Doubt has also hung like a fog around Defoe's relationship with Mido, and not without cause. They linked up on occasion during pre- and early season to good effect, but they lack the telepathic understanding Defoe seemed to enjoy with Fredi Kanoute, sold to Sevilla for £4.5m as the transfer window closed. Some quarters have pinned the blame on Mido. According to Jol's 'big man-small man' philosophy, the big man is there to allow long, high balls to bounce off his skull and onto the tip of the small man's toe - and if that's the case he's got the wrong man.
Mido is a decent provider but he's not shy of taking his own chances, and he is as guilty of floating wide as Defoe. Whether it is a lack of trust or just a breakdown in communication, there have been times when both players have moved out to the flanks, leaving an empty penalty box. That said, Mido formed a productive partnership with Keane during Spurs' summer Peace Cup success, so while he might not get his head to hoofed clearances as often as he's contractually obliged to, the blame may lie a little closer to home for Defoe.
It wouldn't be right to suggest a player as young as the 23-year-old Defoe could have passed his sell-by date, but there is something to suggest that the fizz has gone out of the toast of Tottenham this season.
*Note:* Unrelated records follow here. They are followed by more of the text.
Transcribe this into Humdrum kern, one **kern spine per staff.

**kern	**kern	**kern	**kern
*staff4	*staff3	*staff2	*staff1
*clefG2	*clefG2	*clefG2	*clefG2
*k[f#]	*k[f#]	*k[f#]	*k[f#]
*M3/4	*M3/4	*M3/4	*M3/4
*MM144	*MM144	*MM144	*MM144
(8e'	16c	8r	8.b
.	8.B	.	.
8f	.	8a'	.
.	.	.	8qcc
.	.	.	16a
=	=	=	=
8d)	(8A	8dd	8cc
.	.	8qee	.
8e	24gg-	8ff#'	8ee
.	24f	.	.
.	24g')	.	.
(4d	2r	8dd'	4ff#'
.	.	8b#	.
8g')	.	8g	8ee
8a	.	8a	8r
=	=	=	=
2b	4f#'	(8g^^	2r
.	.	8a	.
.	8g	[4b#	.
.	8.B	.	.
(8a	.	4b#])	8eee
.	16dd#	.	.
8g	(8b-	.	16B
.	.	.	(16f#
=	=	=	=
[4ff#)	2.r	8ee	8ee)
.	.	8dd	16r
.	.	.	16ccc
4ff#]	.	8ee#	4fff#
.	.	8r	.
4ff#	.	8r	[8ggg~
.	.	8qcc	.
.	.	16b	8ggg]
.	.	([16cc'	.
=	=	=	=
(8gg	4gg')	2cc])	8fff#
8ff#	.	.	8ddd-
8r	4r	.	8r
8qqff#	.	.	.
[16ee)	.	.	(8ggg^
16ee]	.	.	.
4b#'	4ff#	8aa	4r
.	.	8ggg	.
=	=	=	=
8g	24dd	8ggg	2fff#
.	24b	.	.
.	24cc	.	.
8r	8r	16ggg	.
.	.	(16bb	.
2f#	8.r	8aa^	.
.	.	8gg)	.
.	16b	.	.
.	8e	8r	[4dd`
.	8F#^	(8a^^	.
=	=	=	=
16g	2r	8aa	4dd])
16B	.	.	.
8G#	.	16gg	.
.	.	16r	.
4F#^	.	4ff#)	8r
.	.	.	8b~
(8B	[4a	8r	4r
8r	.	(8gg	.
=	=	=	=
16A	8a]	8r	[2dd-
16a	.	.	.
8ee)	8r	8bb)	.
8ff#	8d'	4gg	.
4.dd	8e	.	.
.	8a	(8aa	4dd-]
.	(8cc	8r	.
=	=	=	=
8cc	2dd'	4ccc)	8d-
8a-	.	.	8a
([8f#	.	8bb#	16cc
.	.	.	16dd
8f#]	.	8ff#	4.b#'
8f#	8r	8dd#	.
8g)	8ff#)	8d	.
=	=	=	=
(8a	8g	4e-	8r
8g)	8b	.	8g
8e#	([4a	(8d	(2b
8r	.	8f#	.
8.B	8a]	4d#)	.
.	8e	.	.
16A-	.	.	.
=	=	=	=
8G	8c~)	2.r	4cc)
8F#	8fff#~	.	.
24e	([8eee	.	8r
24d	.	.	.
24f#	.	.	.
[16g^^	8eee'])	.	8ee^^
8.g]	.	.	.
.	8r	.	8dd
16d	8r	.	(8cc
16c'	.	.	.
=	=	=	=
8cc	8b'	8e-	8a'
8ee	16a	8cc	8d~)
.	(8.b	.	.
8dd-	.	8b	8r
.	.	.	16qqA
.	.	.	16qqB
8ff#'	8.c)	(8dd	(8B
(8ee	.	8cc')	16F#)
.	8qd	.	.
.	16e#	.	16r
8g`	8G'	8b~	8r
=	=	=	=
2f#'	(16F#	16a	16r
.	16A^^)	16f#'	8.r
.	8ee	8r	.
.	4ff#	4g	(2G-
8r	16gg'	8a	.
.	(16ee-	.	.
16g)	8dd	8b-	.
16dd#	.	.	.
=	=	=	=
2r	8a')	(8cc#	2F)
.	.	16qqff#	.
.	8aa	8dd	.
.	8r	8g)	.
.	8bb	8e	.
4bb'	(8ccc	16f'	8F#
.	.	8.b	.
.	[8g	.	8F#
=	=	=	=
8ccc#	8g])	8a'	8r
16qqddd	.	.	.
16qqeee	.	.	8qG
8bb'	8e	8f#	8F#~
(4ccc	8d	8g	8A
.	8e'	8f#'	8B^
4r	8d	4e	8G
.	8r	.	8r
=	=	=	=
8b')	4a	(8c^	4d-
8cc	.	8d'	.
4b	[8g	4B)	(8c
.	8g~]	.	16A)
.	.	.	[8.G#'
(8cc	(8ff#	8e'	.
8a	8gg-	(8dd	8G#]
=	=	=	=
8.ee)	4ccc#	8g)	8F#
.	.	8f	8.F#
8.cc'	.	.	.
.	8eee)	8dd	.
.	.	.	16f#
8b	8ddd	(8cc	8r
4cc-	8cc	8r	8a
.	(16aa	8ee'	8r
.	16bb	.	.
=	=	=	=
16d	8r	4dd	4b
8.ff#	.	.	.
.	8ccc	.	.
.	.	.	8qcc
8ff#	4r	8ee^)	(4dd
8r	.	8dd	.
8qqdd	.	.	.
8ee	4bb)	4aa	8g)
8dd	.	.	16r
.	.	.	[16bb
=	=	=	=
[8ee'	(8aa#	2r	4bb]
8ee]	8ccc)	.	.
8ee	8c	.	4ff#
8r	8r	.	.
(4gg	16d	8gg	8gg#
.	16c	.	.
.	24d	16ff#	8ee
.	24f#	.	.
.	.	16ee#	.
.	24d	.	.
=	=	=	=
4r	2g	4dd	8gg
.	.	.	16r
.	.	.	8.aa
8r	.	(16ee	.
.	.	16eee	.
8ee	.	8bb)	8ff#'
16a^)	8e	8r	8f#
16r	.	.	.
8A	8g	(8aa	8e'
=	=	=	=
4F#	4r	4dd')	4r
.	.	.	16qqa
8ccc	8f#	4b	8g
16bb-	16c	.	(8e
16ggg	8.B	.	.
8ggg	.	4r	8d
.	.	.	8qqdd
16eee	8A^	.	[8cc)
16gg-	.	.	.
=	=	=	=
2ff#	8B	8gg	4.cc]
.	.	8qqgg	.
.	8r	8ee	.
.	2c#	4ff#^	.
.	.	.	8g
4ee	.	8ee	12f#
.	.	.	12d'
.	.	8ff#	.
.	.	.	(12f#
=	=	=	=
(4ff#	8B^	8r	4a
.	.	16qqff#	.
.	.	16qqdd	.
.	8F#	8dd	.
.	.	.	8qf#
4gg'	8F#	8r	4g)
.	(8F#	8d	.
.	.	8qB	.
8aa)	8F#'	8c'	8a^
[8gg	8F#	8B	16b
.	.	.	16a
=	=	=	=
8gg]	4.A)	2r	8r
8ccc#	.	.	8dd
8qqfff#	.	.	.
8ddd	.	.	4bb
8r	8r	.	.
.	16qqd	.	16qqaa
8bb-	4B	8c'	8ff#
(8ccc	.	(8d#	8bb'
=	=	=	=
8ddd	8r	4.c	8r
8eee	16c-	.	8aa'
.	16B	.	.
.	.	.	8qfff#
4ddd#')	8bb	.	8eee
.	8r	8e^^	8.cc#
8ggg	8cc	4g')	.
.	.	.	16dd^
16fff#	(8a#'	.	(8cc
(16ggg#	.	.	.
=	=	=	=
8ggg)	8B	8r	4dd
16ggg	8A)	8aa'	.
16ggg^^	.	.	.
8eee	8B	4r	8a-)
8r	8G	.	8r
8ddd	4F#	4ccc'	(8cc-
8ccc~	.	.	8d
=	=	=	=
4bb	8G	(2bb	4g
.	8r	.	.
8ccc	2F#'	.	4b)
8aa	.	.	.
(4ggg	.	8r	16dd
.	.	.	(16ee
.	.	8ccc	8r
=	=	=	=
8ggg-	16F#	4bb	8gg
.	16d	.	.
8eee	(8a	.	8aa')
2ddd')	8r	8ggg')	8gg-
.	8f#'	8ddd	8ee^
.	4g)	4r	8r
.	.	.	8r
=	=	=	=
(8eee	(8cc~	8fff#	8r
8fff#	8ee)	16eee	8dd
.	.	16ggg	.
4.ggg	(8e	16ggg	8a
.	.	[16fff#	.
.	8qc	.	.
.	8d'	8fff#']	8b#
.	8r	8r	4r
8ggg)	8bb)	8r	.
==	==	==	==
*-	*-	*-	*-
Not only has he failed to score more than journeymen like Geoff Horsfield, but he's probably created fewer chances, too.
He worried - really worried - Edwin van der Sar and Jens Lehmann only once each during Spurs' games against Manchester United and Arsenal, and both shots came from outside the area. In that dreadful defeat to Grimsby, a game in which Defoe might previously have been relied upon to emerge a hero, one of the best chances of the game came from the out-of-favour Andy Reid. Defoe put his head to a fantastic Stalteri cross just yards out - and put it wide. While he's so often being caught one step ahead of the defence, his usually buzzing football brain seems a step behind.
For all this, there is no doubting Defoe's credentials; but if this blip is to avoid becoming a permanent blight, something has got to give. His awareness is going to have to improve for a start. If he could turn even half of those offside runs into breaks, the chances are he'd have a handful more goals to his name and an increasingly weighty monkey off his back.
But losing his unquestioned place in the starting line-up will surely be the best medicine. Tottenham fans aren't calling for Keane to be given his chance just to keep him from fleeing for Everton when the January arrives: they know how well swapping him and Defoe so regularly last season worked. They know Keane demonstrates the fight that Defoe, at times, lacks.
And they suspect that were Defoe to taste some uncertainty on a Saturday morning, or to have to watch Keane making the most of his 60 minutes every other week, those devastating darts into dithering defences might return. Especially if he's been benched against the east London team he'll want so desperately to impress on Saturday.